▶ What you have to do: In the records below, can you retype everything from the line containing "Мальчики (Прыжок в" down to the line containing "Reading left to right, read", both lines included, without changing a character?

▶ Data to examine:

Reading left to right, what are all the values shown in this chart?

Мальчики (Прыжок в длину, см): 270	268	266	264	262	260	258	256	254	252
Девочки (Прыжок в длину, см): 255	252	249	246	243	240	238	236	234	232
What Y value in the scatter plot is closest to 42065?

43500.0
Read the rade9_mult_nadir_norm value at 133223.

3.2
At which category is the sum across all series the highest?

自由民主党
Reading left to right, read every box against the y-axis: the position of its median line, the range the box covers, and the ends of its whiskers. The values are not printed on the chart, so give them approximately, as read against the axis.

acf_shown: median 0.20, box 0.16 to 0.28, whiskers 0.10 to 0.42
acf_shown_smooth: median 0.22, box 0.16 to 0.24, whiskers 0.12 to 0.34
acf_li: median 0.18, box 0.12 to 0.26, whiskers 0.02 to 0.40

...

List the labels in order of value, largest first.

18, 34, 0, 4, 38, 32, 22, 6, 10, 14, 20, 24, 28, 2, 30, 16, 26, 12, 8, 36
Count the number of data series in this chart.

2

--

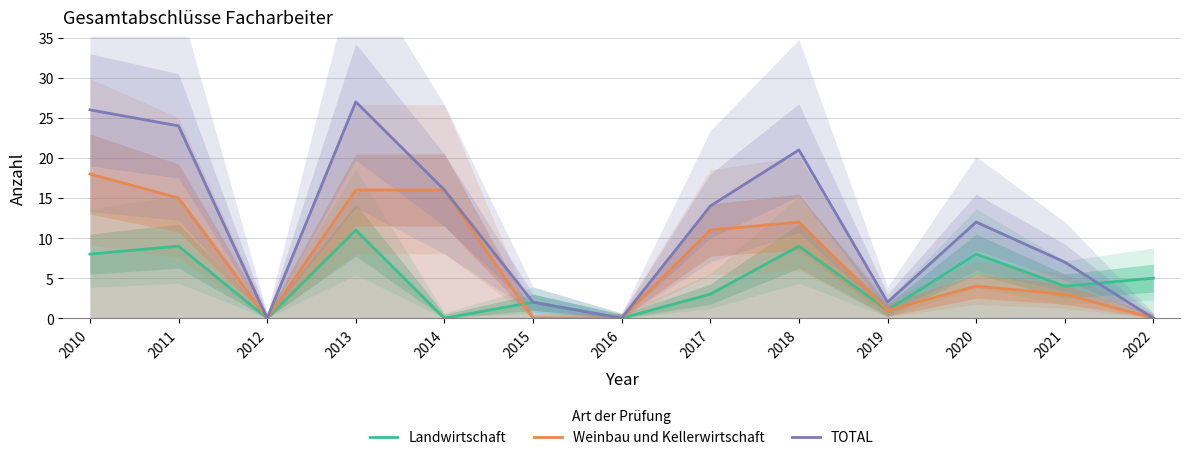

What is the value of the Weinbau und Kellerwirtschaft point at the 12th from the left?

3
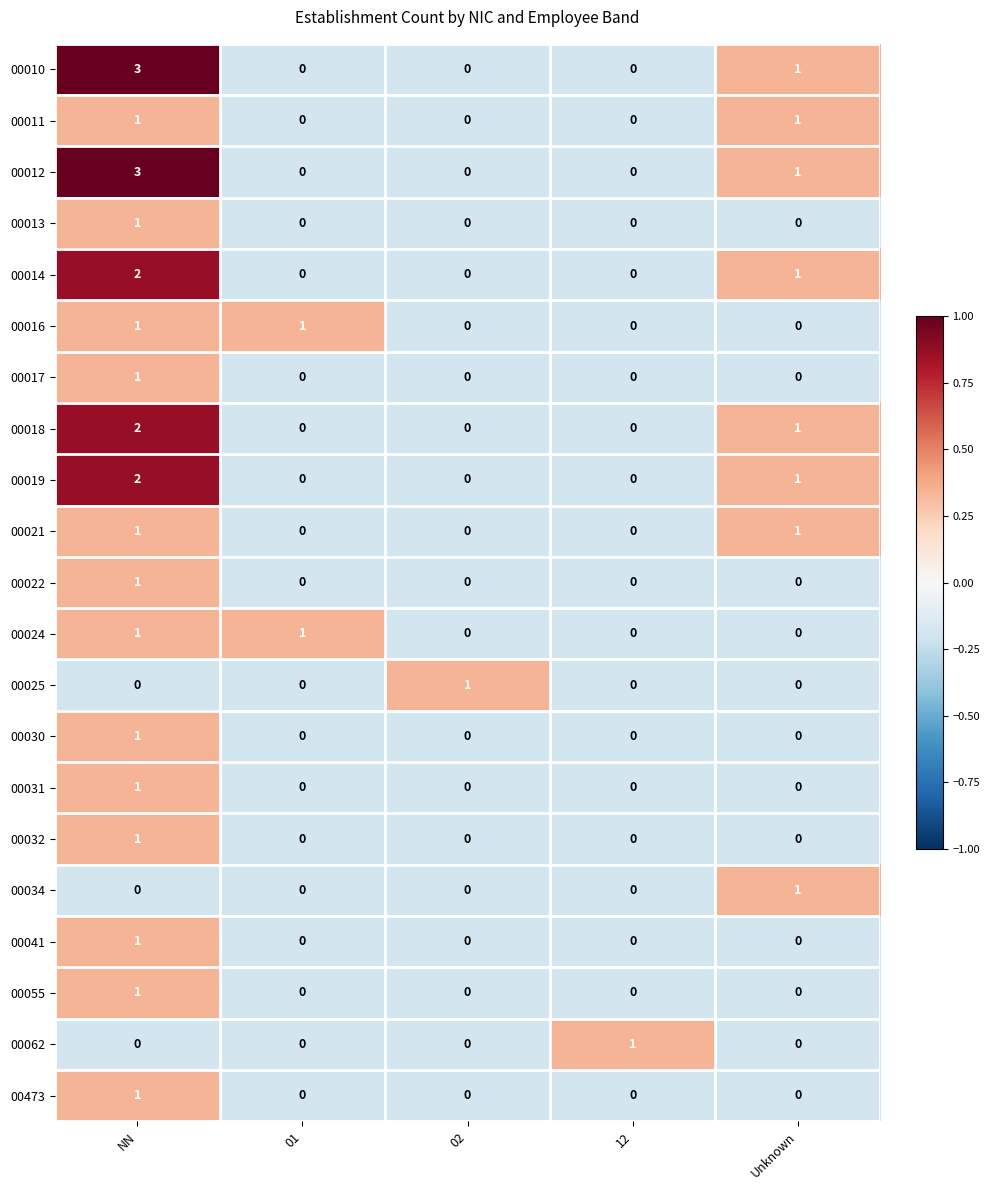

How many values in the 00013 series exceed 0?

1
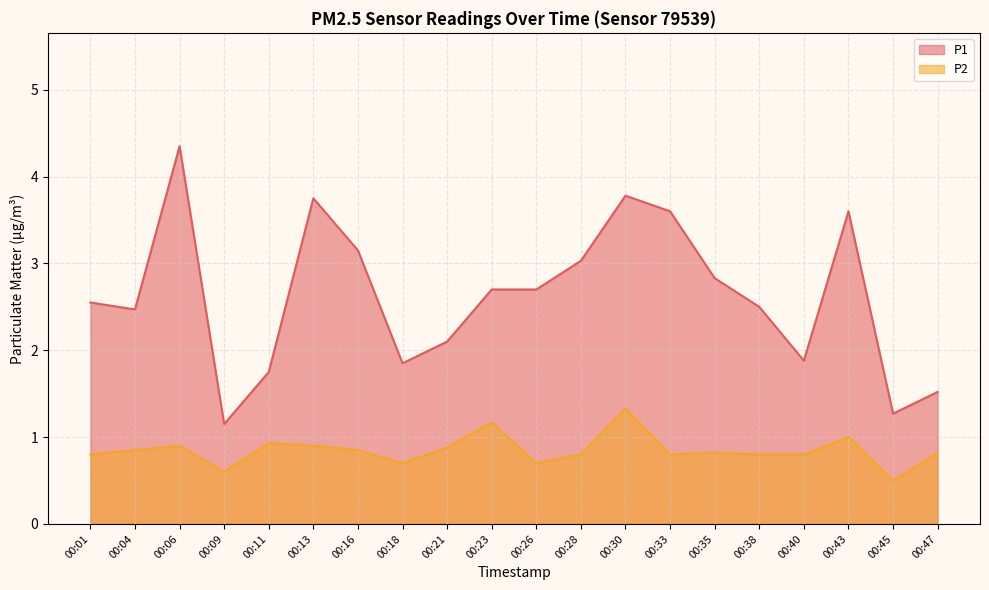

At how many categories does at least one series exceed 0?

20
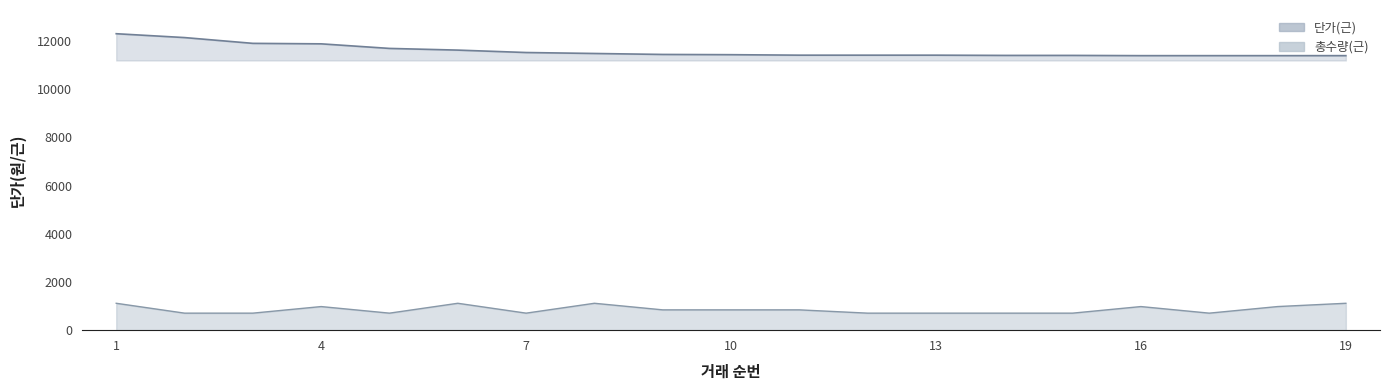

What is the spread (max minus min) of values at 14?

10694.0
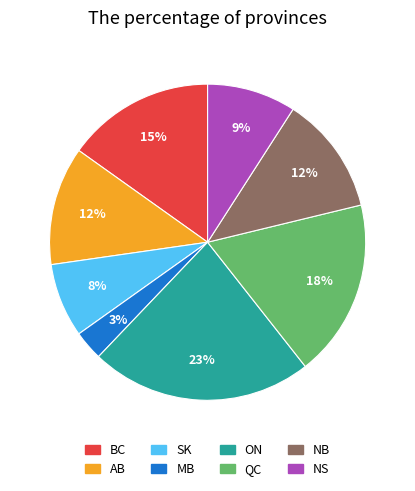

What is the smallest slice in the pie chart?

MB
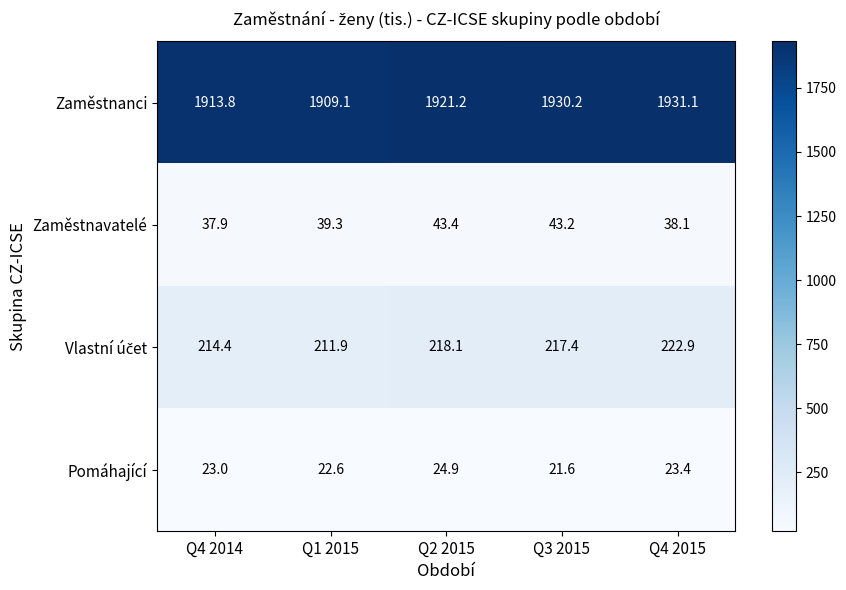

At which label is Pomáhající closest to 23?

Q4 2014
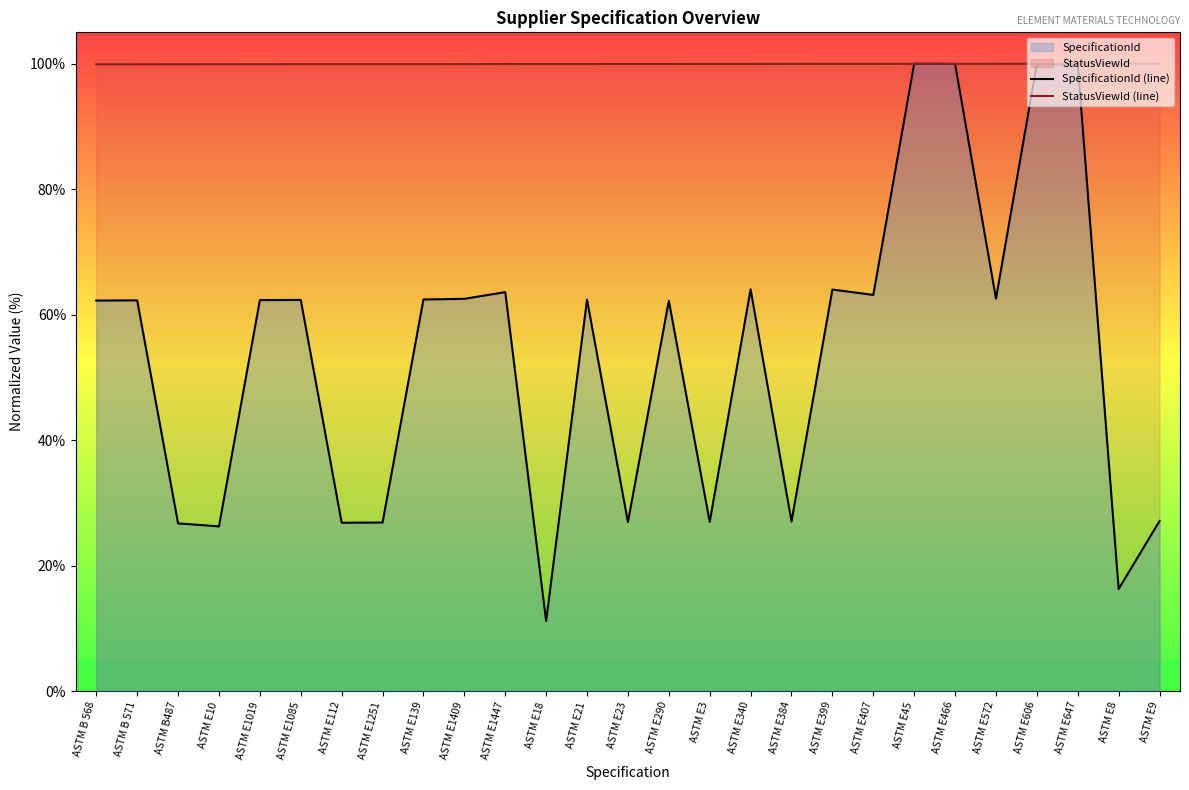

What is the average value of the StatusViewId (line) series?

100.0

▶ Solution to this problem:
Мальчики (Прыжок в длину, см): 270	268	266	264	262	260	258	256	254	252
Девочки (Прыжок в длину, см): 255	252	249	246	243	240	238	236	234	232
What Y value in the scatter plot is closest to 42065?

43500.0
Read the rade9_mult_nadir_norm value at 133223.

3.2
At which category is the sum across all series the highest?

自由民主党
Reading left to right, read every box against the y-axis: the position of its median line, the range the box covers, and the ends of its whiskers. The values are not printed on the chart, so give them approximately, as read against the axis.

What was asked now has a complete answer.